I have a dataset that looks like this:
Value themes country mean
-1.975767 Weather Brazil
-0.540979 Fruits China
-2.359127 Fruits China
-2.815604 Corona China
-0.712323 Weather UK
-0.929755 Weather Brazil
I want to read the table from redshift, calculate mean/std/count values after grouping 2 cols and then insert the findings into a new table that will be written to redshift again.
My table has around 2 million rows, which means it isn't feasible to read all together since the jupyter cell keeps running forever. However, it works if I LIMIT and do something like this:
sql = "SELECT * FROM tablename LIMIT 50"
df = sqlio.read_sql_query(sql, engine)
This is how I was calculating the mean, count etc.
df_calculations = df.groupby(["themes", "country"], as_index = False)["value"].mean()
df_calculations['count'] = df.groupby(["themes", "country"])["value"].count().tolist()
df_calculations['std'] = df.groupby(["themes", "country"])["value"].std().tolist()
df_calculations.head()
This creates a table like this:
country type mean count std
Brazil Weather 2
Brazil Corona
China Corona 1
China Fruits 2
I imagine I could read 50 items in a for loop but then how can I calculate the mean and count such that it updates every 50 rows? and the past data isnt lost?
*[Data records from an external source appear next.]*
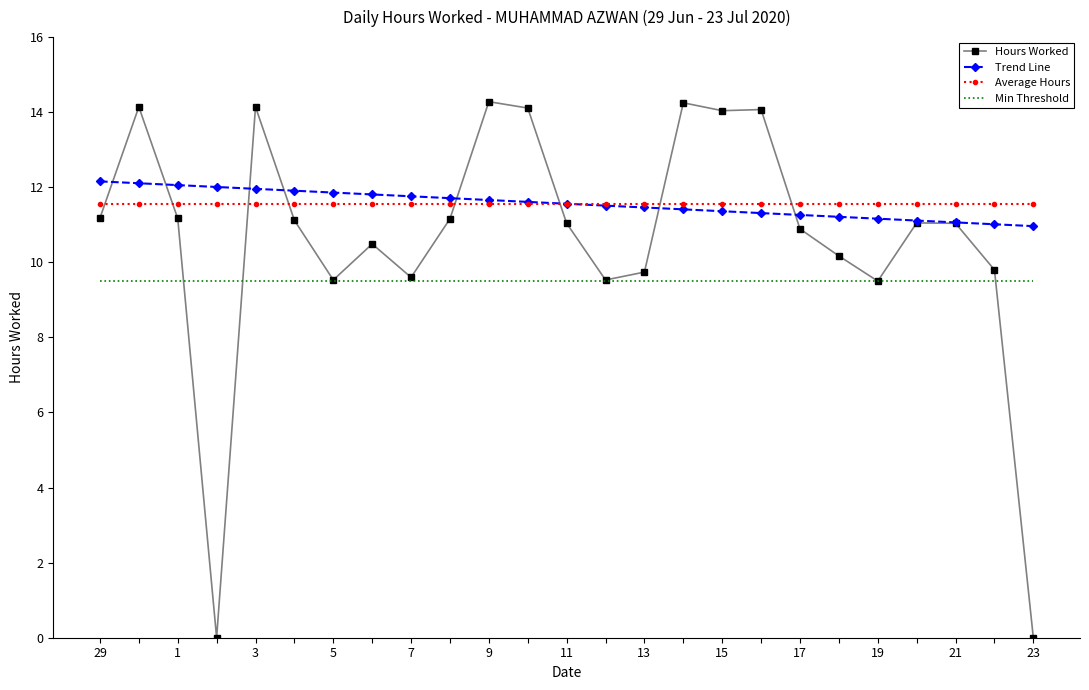

True or false: Trend Line and Min Threshold intersect in this chart.

False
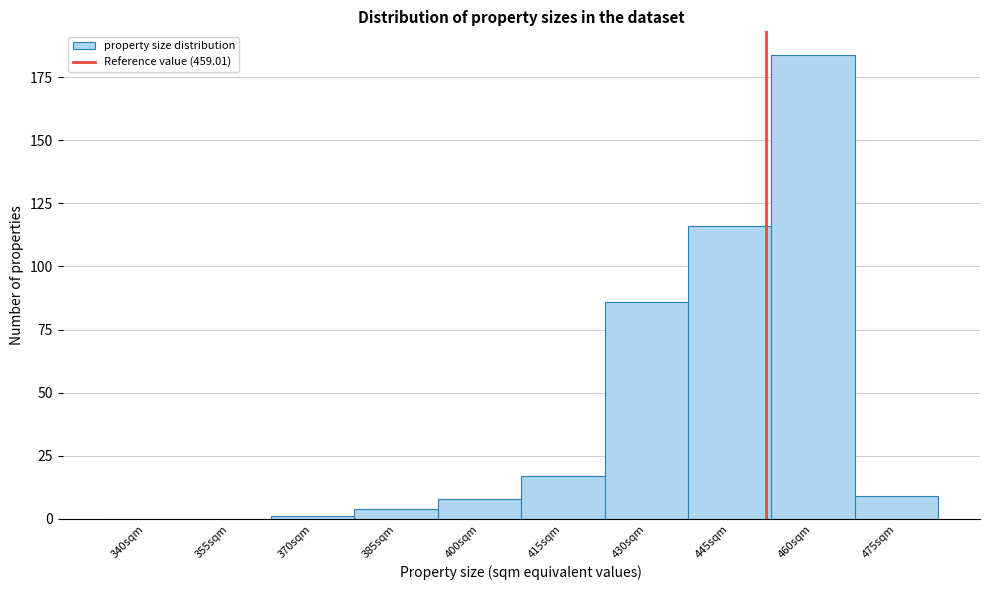

Reading left to right, extract all data points from this chart.

340sqm=0	355sqm=0	370sqm=1	385sqm=4	400sqm=8	415sqm=17	430sqm=86	445sqm=116	460sqm=184	475sqm=9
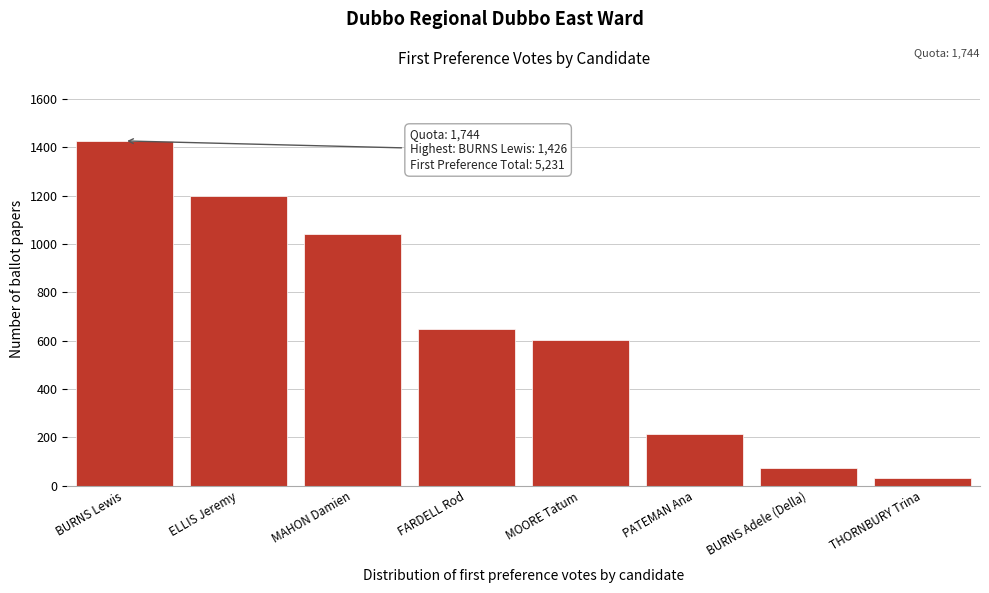

Reading left to right, what are all the values shown in this chart?

BURNS Lewis=1426	ELLIS Jeremy=1199	MAHON Damien=1041	FARDELL Rod=648	MOORE Tatum=601	PATEMAN Ana=212	BURNS Adele (Della)=72	THORNBURY Trina=32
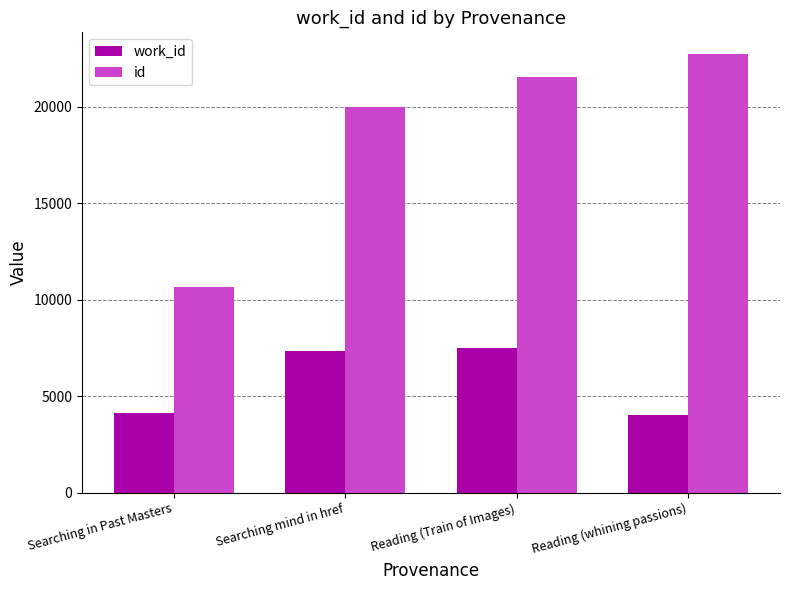

What is the label of the 3rd bar from the left?

Reading (Train of Images)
How can we increment the count each time there's a combination occuring. For example, Weather (theme), Brazil (country)
CodePudding user response:
I do not believe that pandas
can do this out of the box, and if you are processing data in chunks e.g. if you are streaming it, then you'll need to step out of pandas.
To do this in python need to look at recursive formulas for computing the mean and variance - this answer on the math stack exchange shows the method https://math.stackexchange.com/questions/374881/recursive-formula-for-variance
However, you are much better off doing this as part of your SQL query in the first place see sql query to summarize a table with mean and variance as an example.
The performance will then depend on your database engine and you can look for solutions there to address that.
CodePudding user response:
I recommend that you have Redshift calculate these values as you "read the table". It is what Redshift is designed to do and 2 million rows is nothing to this database. If running SQL inline with the data read is not possible then have the DBAs set up a view that adds the computed data columns. You can then access the view as you would a table.